Records from a data collection:
-- Opening Marker --

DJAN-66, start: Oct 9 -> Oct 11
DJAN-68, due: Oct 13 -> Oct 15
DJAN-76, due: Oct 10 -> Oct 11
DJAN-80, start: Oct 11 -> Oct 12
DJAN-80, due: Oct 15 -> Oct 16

-- Closing Marker --

▶ [TASK PROMPT]:
Each line holding the string "start" counts once. Work out the number of such lines in the data and give only that.

▶ [SOLUTION FOR THIS EXERCISE]:
2